Tuesday, July 18, 2017

House GOP Budget Bill Will Savage Medicare and Social Security

Republicans have already alienated younger voters with their reactionary social policies, including anti-LGBT policies demanded by the Christofascists who make up Der Trumpenführer remaining loyal base.   Now, with the House budget bill they seem about to alienate older Americans so as to benefit large financial institution and a wasteful Defense Department.  On the chopping block are Medicare and Social Security, often seen as the third rail in national politics, but targets of the GOP unrestrained reverse Robin Hood, despite the seeming collapse of the latest Trumpcare bill that lost two more Republican senators late yesterday due to the horrific impact the bill would have on millions of Americans.  And despite promises by  Der Trumpenführer that he would never countenance cuts to Medicare or Social Security.  Of course, we learned quickly that Trump's promises are worthless.   A piece in the Washington Post looks at the draconian House proposal that would accelerate the GOP's push to bring back the worse aspects of the Gilded Age.  Here are excerpts:
House Republicans unveiled a 2018 budget plan Tuesday that would pave the way for ambitious tax reform legislation — but only alongside a package of politically sensitive spending cuts that threaten to derail the tax rewrite before it begins.
The instructions in the draft budget, however, go well beyond tax policy and set the stage for a potential $203 billion rollback of financial industry regulations, federal employee benefits, welfare spending and more. 
Like the spending blueprint released this year by President Trump, the House plan envisions major cuts to federal spending over the coming decade, bringing the budget into balance by relying on accelerated economic growth to boost revenue. Under the House plan, defense spending would steadily increase over 10 years while nondefense discretionary spending would decline to $424 billion — 23 percent below the $554 billion the federal government is spending in that category this year.
Unlike Trump’s budget, the House proposal cuts into Medicare and Social Security — entitlement programs that the president has pledged to preserve. The House plan also makes a less-rosy economic growth assumption of 2.6 percent versus the 3 percent eyed by the Trump administration. Both, however, exceed the 1.9 percent figure eyed by the nonpartisan Congressional Budget Office in its most recent economic estimates.
 House Speaker Paul D. Ryan (R-Wis.) and the panel’s chairman, Rep. Kevin Brady (R-Texas), have said they intend to pursue a deficit-neutral reform bill, meaning the savings would have to be found in other programs under the committee’s jurisdiction — such as Medicare, disability aid, Temporary Assistance for Needy Families and unemployment compensation.
The Oversight and Government Reform Committee, which has explored cuts to the federal workforce and to federal employee benefits, would be required to find $32 billion in deficit savings.
Members of the hard-right House Freedom Caucus have been pushing for more aggressive long-term spending cuts in reconciliation. The group’s leader, Rep. Mark Meadows (R-N.C.), told reporters last week that the numbers in the draft budget could not pass the House, calling the proposed $203 billion in mandatory spending cuts over the coming decade a relative pittance in a federal budget that already approaches $4 trillion in yearly spending.
Moderates, meanwhile, are staging a revolt of their own. Twenty members of the centrist Tuesday Group signed a letter last month objecting to even $200 billion in mandatory spending cuts, arguing they are “not practical” and would “make enacting tax reform even more difficult than it already will be.”

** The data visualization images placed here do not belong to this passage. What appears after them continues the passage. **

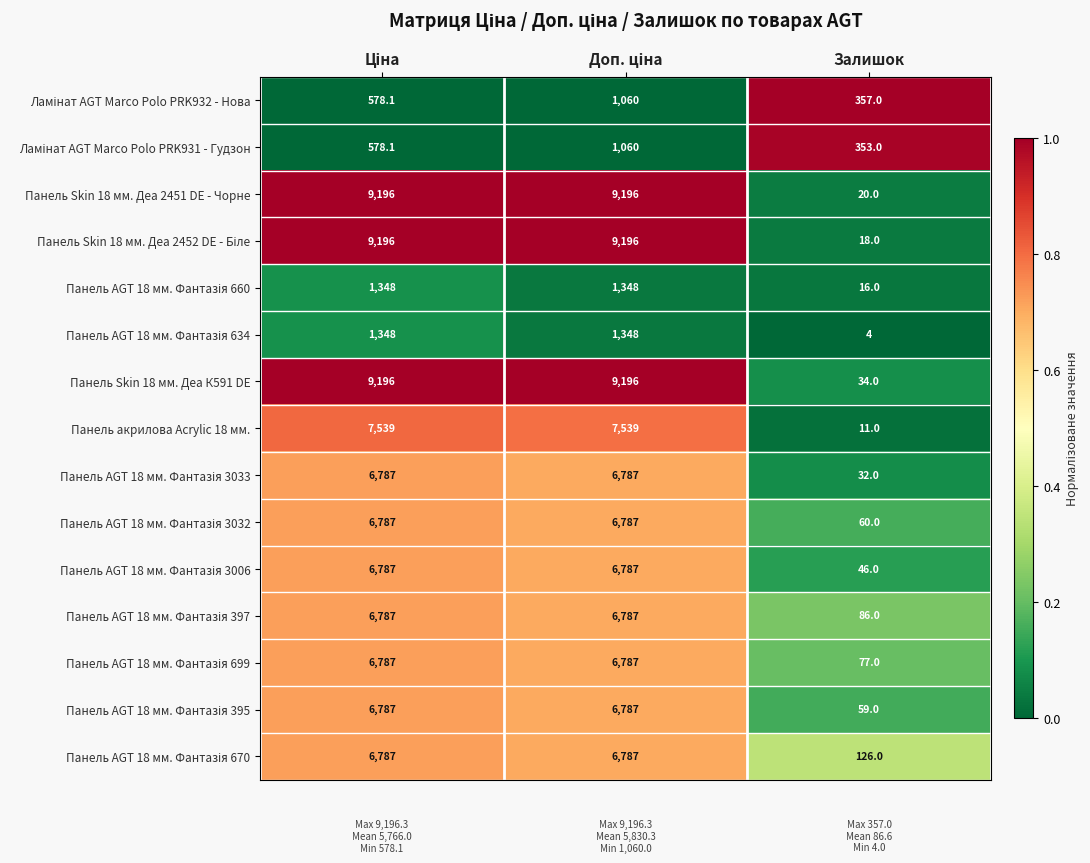

What is the sum of all Панель Skin 18 мм. Деа 2451 DE - Чорне values?

18412.0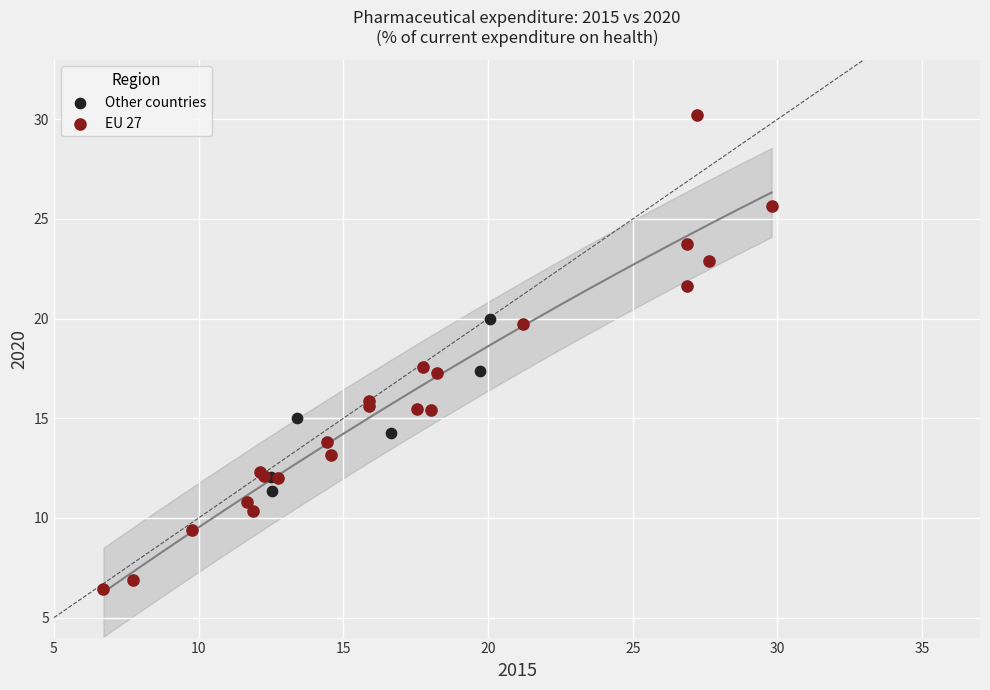

What are all the series names shown in the legend?

Other countries, EU 27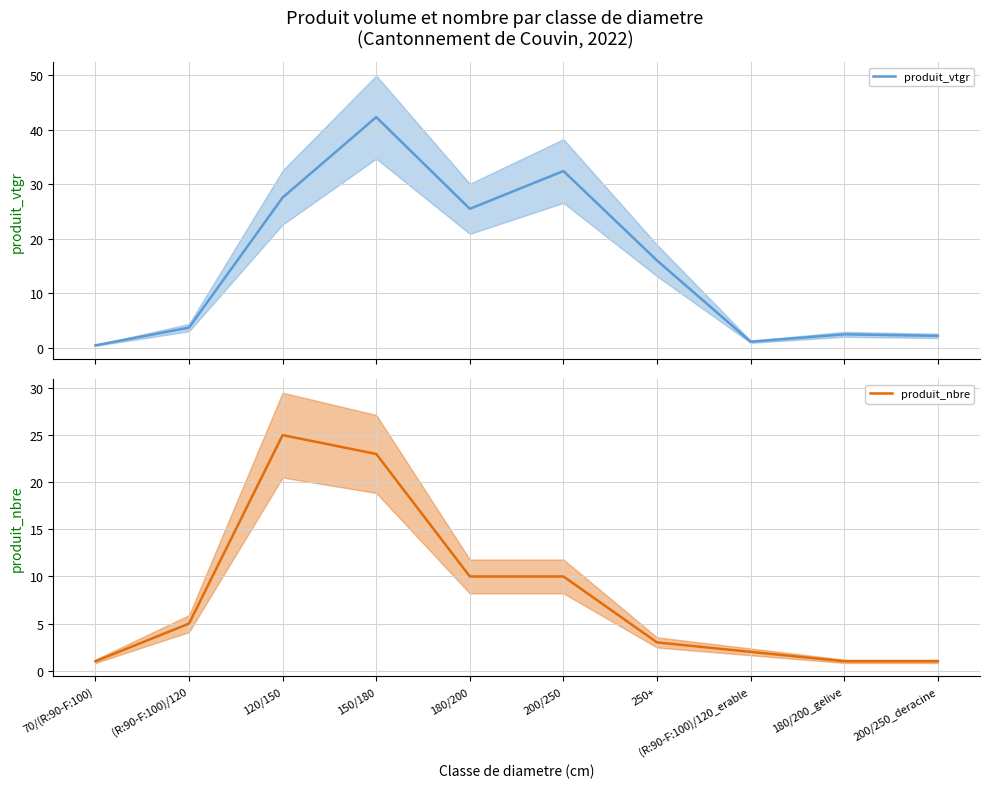

At how many categories does at least one series exceed 26?

3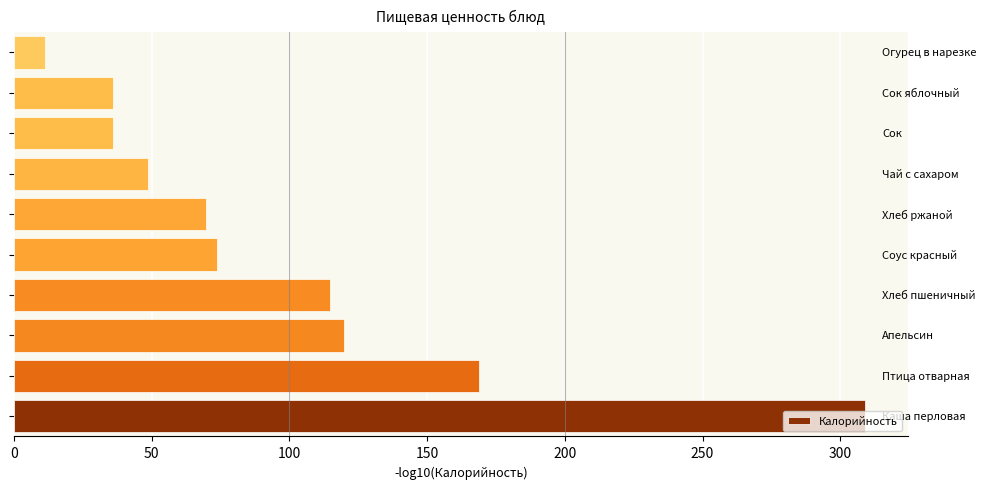

What is the average value?

98.8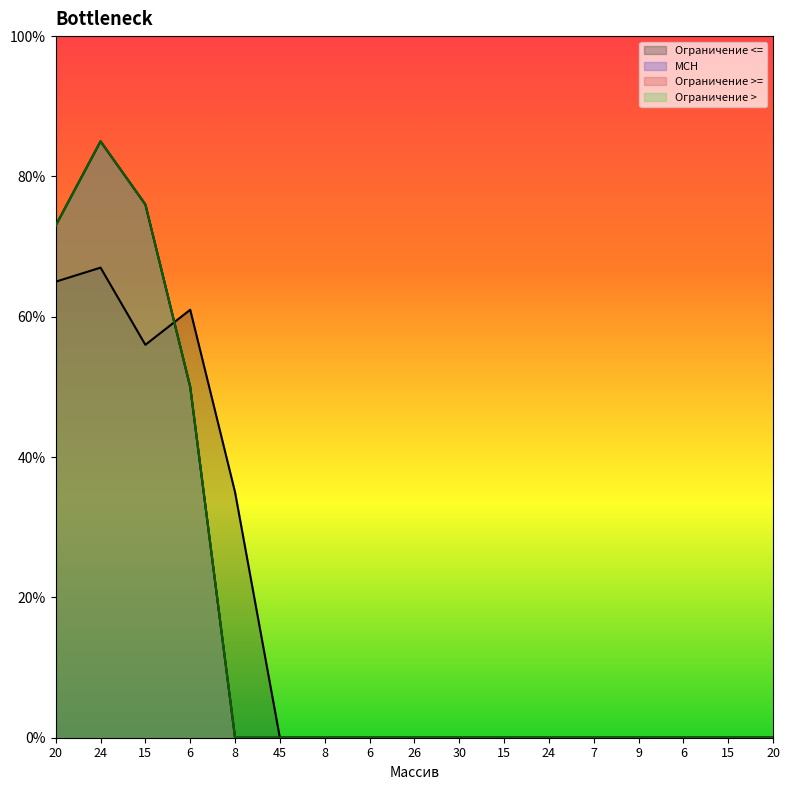

Reading right to left, extract all data points from this chart.

Ограничение <=: 0	0	0	0	0	0	0	0	0	0	0	0	35	61	56	67	65
MCH: 0	0	0	0	0	0	0	0	0	0	0	0	0	50	76	85	73
Ограничение >=: 0	0	0	0	0	0	0	0	0	0	0	0	0	50	76	85	73
Ограничение >: 0	0	0	0	0	0	0	0	0	0	0	0	0	50	76	85	73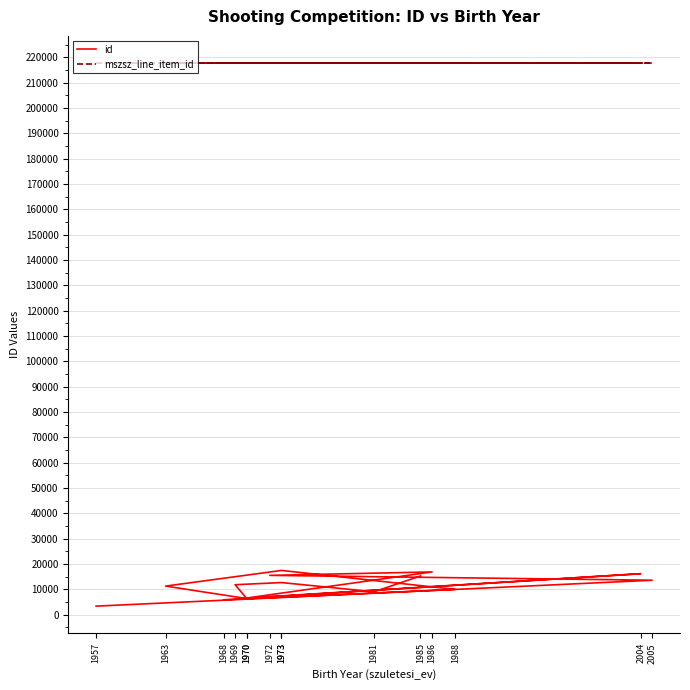

The id series shows 13559 at 2005. True or false?

True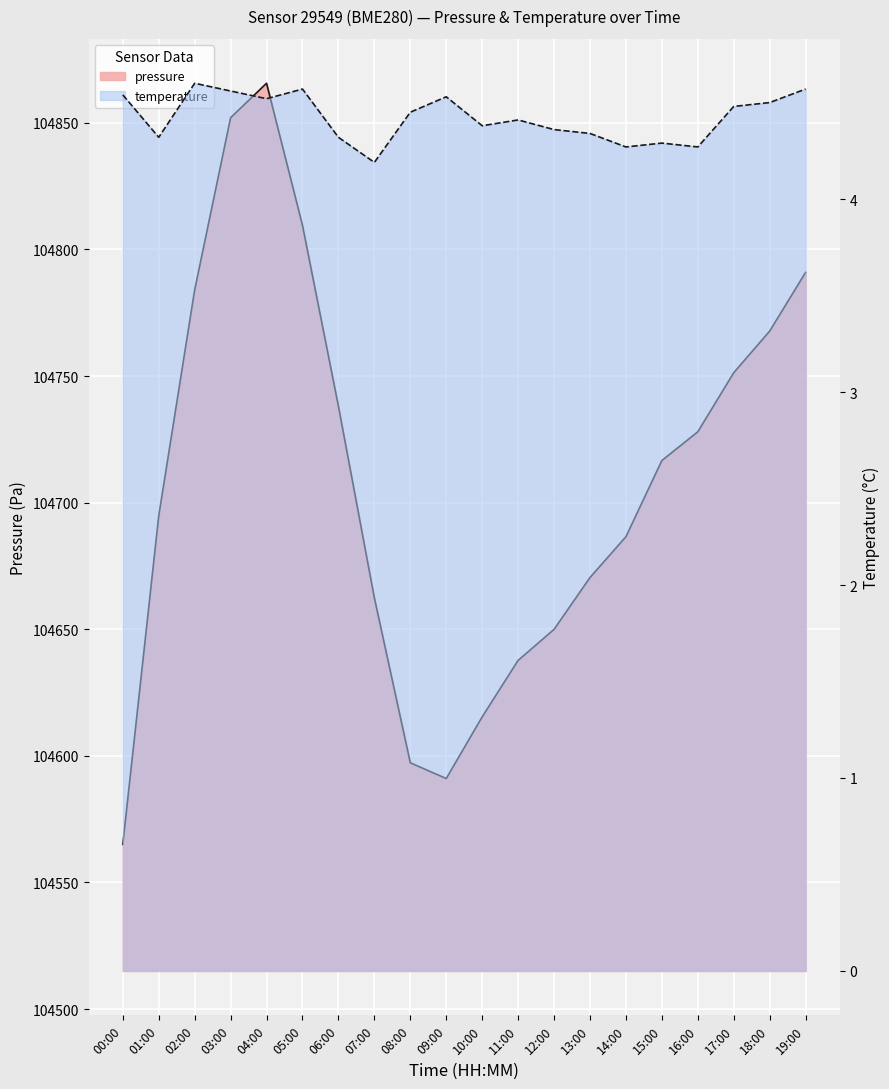

What is the maximum value shown in the chart?

104865.6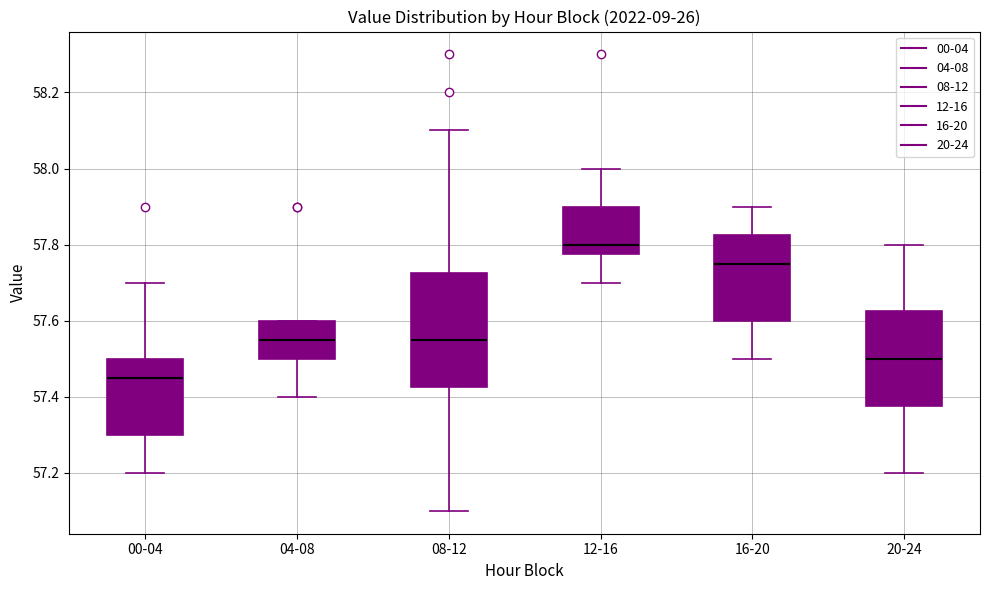

Comparing the boxes themselves (not the whiskers), which one is the tallest?

08-12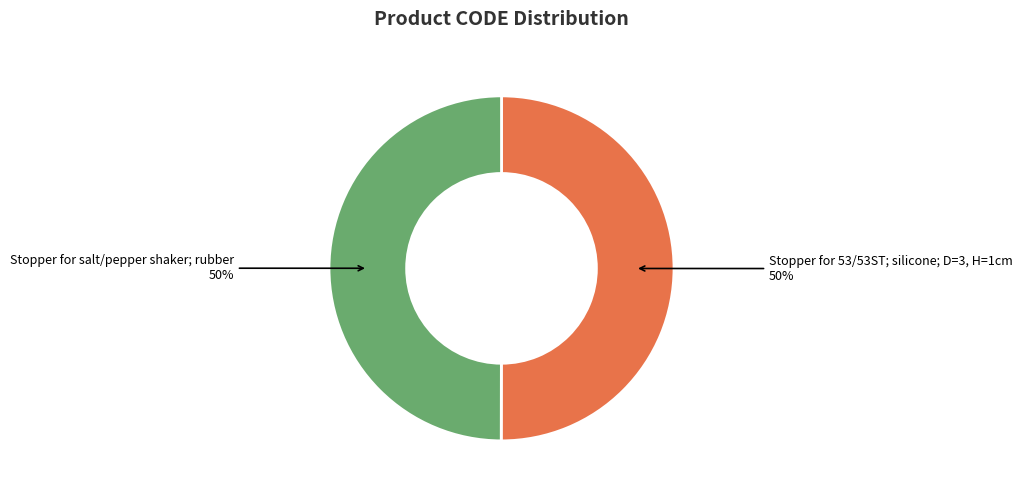

Count the number of slices in the pie.

2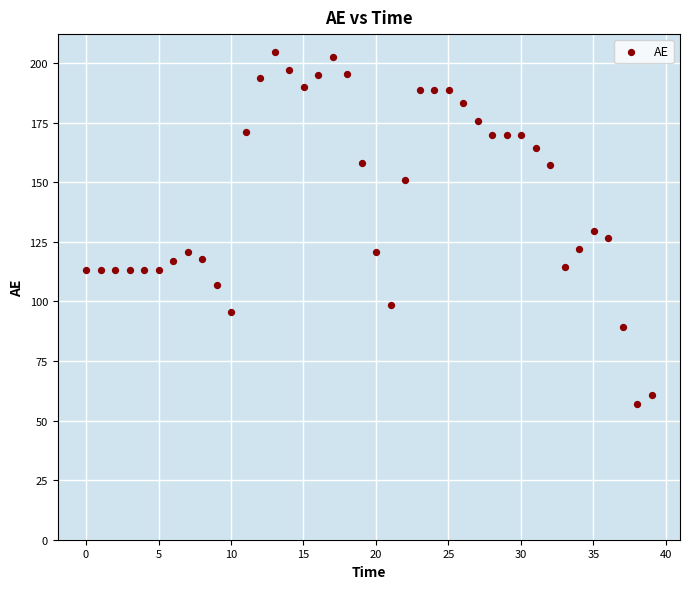

Count the number of points in this scatter plot.

40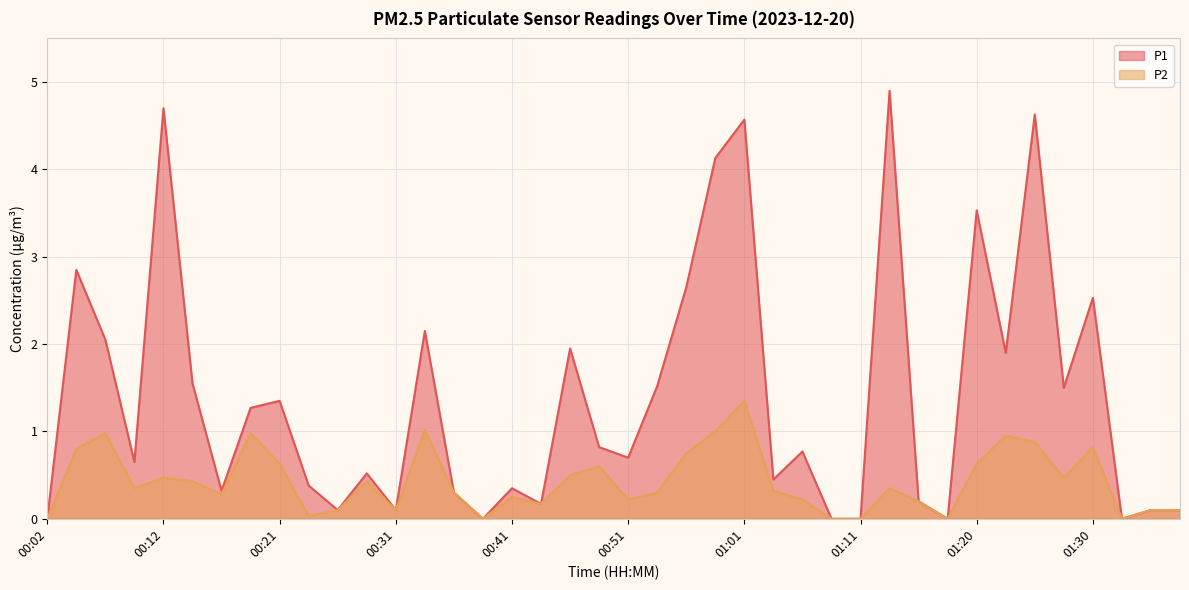

What is the average value of the P2 series?

0.4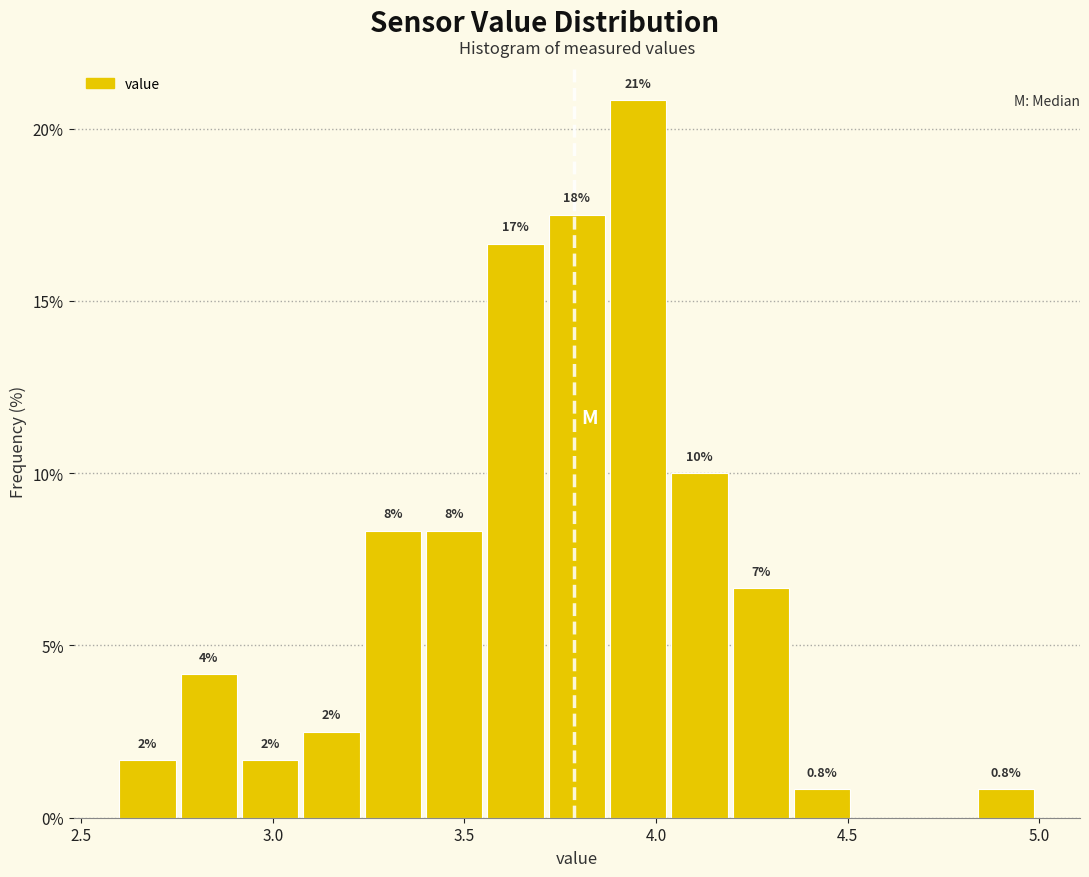

Read against the x-axis, roughly where is the centre of the tallest bar?

3.95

Average Americans need to (i) hope this bill fails, and (ii) wake up to the reality that to the GOP they are little more than disposable trash.  Senior citizens who have been duped by the GOP's calls to racism and religious based bigotry could pay a high price if this bill and any version of Trumpcare pass.  Meanwhile, those with aging parents best grapple with the reality that they may end up housing the sick and frail parents or have to bear the high cost of their care in nursing homes.  The GOP message to the elderly?  Do us a favor and die.  As for federal employees in Northern Virginia, I hope they punish the GOP by voting a straight Democratic ticket in Virginia's November elections. 


Stephen said...

The two Republican senators who killed Cruzcare did so because it was not vicious enough. We don't know how many others were willing to face the wrath of AARP, but may find out if these proposals reach a vote.

Stephen said...

Maybe just Lee. Moran fled reporters.

EdA said...

Please, everyone, STOP referring to "tax change" as "tax reform." "Reform" suggests improvement, and nobody rational except for the beneficiary corporations, millionaires, and billionaires see the proposed tax changes as being improvement for anyone else.